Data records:
# # #

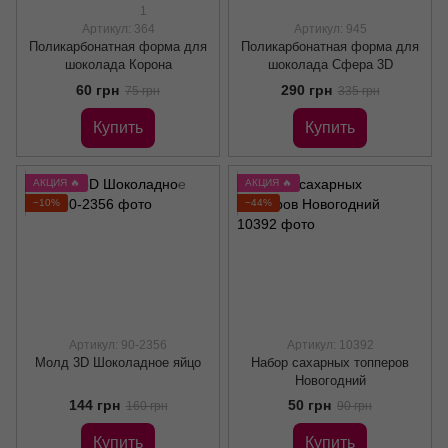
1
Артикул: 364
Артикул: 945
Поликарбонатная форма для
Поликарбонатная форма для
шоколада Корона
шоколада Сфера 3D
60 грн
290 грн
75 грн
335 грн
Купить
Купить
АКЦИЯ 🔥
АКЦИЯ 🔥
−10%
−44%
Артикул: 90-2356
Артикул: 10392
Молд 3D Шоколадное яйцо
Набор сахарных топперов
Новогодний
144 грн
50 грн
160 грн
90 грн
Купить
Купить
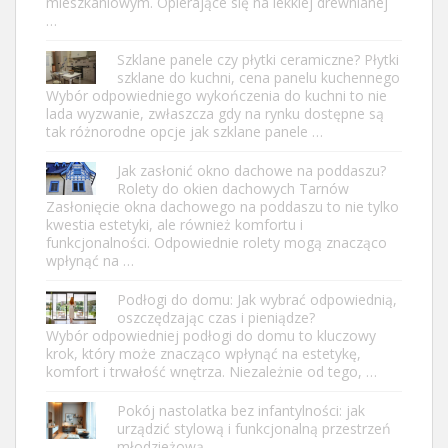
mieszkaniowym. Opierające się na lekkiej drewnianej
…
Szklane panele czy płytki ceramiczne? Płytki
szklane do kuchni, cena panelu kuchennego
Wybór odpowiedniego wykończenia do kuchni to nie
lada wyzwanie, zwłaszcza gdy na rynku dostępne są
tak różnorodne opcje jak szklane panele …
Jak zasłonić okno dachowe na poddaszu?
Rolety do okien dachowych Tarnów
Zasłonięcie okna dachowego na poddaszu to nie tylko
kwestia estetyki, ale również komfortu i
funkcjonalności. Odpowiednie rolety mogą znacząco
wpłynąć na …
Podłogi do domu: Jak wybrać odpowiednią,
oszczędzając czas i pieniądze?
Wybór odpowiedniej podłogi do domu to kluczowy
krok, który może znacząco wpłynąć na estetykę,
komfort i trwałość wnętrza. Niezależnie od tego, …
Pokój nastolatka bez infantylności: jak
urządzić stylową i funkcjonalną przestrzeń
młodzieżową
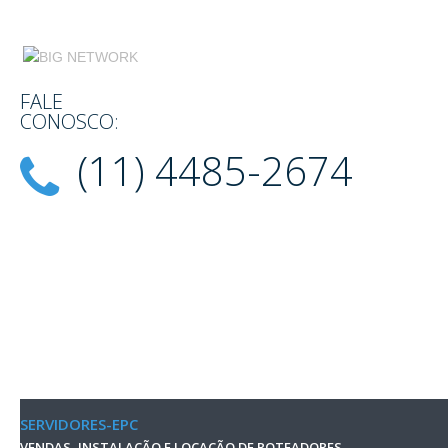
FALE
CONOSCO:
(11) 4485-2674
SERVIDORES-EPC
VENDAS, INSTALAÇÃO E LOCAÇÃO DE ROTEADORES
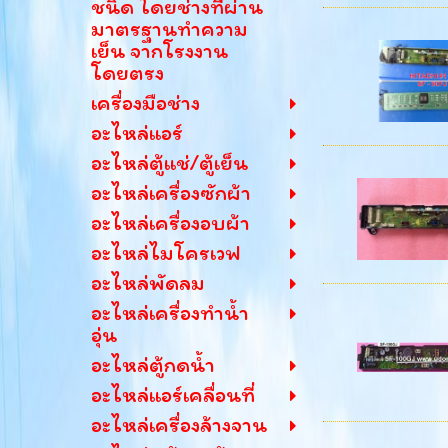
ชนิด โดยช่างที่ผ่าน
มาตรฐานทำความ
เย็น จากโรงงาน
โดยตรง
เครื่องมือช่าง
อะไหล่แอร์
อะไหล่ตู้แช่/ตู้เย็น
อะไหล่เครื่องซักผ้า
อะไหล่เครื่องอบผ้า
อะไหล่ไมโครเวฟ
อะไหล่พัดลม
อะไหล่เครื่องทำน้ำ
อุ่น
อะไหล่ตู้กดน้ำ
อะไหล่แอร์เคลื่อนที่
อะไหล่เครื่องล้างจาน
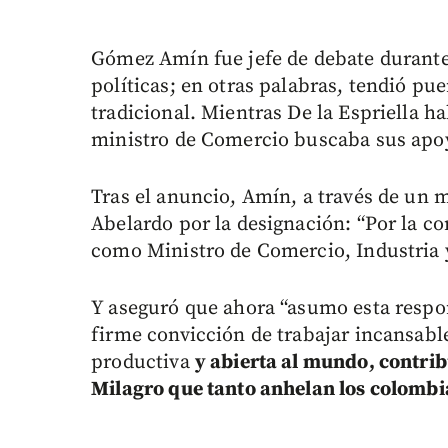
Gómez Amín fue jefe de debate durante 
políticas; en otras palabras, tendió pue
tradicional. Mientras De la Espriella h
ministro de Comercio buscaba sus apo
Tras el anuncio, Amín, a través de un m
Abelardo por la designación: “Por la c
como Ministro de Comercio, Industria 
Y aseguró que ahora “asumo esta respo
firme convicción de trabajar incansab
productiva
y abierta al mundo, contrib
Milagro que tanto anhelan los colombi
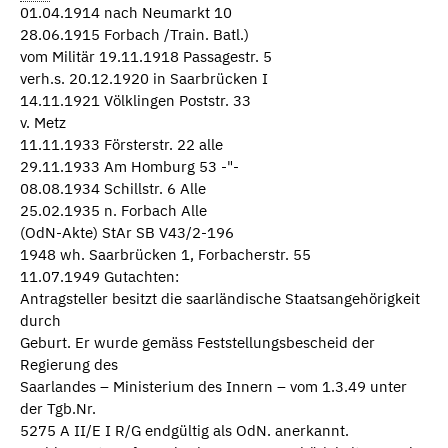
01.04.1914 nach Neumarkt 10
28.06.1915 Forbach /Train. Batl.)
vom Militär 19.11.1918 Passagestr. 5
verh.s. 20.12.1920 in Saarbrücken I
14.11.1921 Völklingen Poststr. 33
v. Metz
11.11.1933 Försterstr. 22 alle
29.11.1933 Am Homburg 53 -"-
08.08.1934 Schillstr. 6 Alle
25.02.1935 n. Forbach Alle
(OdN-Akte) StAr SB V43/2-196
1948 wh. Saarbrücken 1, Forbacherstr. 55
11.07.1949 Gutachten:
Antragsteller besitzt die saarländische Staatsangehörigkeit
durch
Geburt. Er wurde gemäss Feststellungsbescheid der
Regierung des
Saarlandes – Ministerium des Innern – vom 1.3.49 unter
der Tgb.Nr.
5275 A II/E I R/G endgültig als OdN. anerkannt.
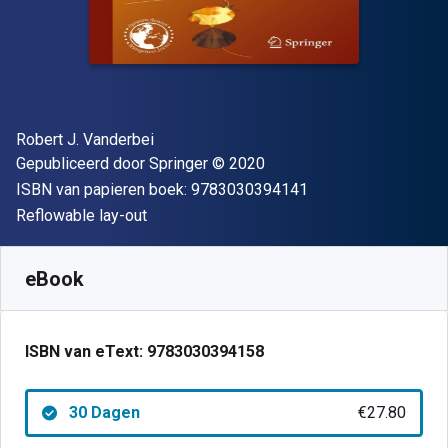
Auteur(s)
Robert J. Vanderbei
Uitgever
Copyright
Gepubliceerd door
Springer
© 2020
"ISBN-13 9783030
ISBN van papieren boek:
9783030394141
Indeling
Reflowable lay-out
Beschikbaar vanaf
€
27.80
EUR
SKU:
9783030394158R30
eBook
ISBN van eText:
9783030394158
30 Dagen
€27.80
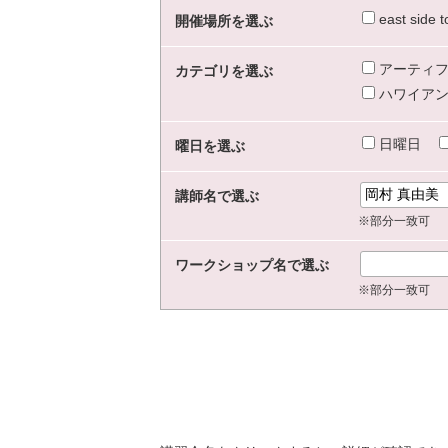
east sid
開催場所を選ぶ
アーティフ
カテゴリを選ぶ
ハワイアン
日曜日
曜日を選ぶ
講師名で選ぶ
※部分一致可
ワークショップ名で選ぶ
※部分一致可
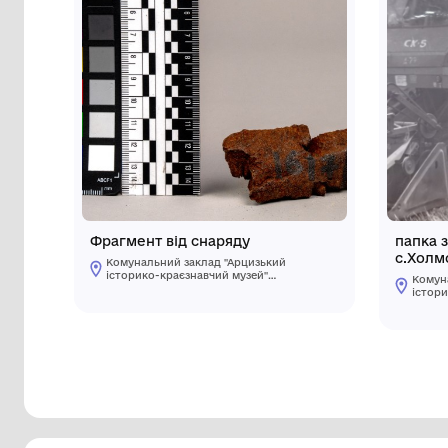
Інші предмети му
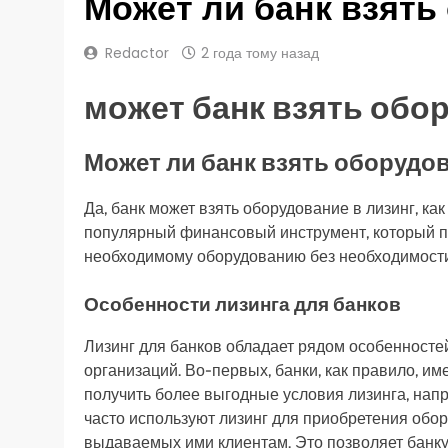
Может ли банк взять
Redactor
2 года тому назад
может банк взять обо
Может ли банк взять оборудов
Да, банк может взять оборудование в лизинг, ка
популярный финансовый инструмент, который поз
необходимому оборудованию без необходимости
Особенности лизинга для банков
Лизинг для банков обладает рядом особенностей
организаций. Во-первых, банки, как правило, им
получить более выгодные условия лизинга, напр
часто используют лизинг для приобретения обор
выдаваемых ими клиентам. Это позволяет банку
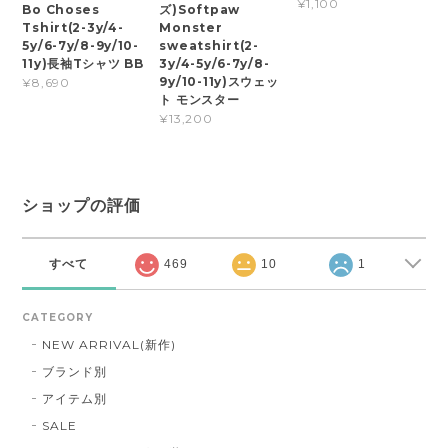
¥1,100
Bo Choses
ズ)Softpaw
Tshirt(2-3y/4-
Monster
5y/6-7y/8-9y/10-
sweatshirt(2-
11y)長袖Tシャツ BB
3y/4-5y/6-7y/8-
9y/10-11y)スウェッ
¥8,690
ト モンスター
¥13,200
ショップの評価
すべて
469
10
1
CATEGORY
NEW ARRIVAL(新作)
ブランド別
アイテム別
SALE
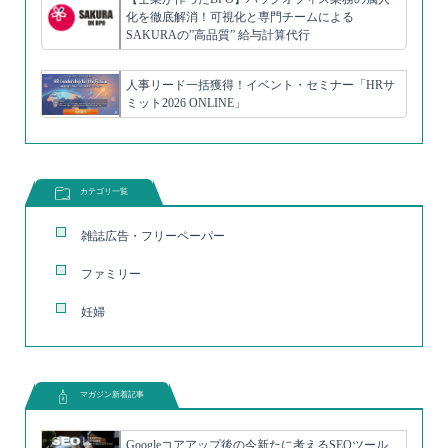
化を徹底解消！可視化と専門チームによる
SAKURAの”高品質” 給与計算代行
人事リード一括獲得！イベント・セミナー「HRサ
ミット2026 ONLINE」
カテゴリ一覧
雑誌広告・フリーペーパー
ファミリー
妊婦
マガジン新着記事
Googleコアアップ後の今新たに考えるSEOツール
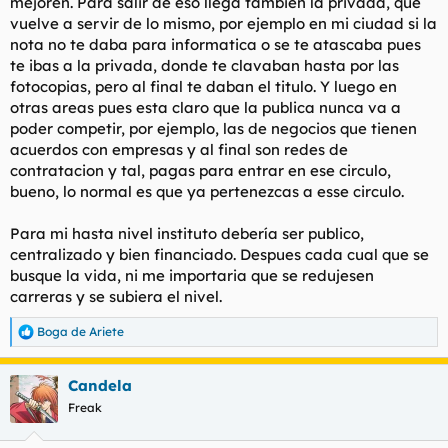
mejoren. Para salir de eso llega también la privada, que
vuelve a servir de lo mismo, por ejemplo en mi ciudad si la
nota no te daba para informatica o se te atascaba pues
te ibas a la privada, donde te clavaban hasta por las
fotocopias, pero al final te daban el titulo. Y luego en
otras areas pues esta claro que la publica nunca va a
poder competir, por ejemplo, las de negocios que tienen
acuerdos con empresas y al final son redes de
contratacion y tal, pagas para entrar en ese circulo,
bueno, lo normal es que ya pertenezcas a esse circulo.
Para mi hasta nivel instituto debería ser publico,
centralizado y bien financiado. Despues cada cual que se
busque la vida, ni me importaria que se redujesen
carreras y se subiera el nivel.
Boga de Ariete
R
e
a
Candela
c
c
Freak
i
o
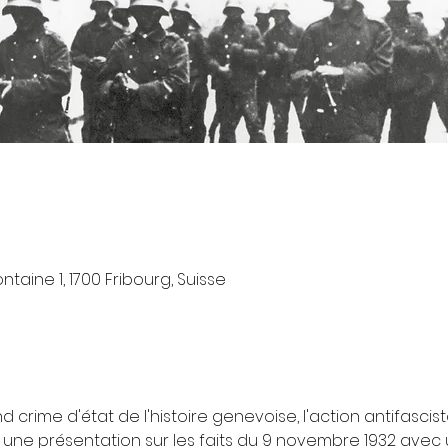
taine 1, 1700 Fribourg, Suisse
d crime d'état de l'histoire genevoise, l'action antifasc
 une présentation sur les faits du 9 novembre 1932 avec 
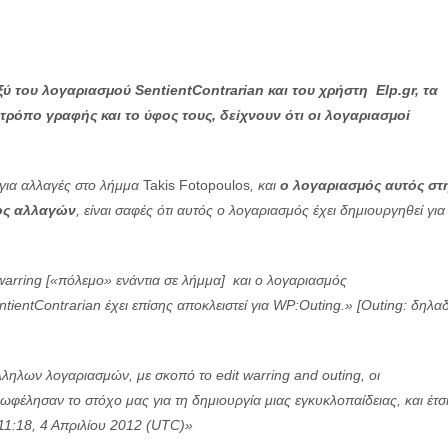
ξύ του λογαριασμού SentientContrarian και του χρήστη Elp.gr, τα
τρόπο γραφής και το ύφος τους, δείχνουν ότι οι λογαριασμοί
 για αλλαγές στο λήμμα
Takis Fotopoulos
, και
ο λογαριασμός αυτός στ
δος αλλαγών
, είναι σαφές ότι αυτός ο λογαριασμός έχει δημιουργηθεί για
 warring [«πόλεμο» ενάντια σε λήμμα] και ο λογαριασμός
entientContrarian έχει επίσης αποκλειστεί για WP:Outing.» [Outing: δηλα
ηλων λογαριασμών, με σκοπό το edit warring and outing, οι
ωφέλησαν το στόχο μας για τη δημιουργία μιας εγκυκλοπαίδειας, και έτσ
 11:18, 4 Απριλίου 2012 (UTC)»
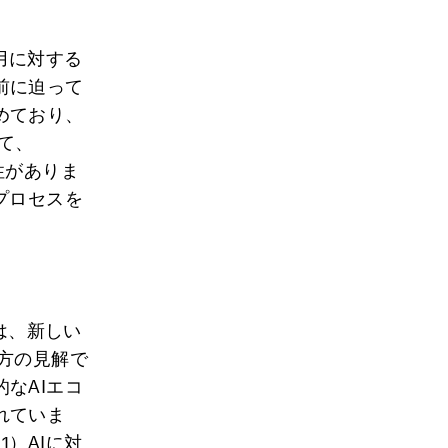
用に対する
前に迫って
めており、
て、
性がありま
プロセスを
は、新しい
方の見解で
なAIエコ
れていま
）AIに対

# # #

DIRECTIONS FOR THIS TASK:
Look through the entries above and report the number of lines that contain "wpłynąć". Write only the number.

RESPONSE BELOW:
2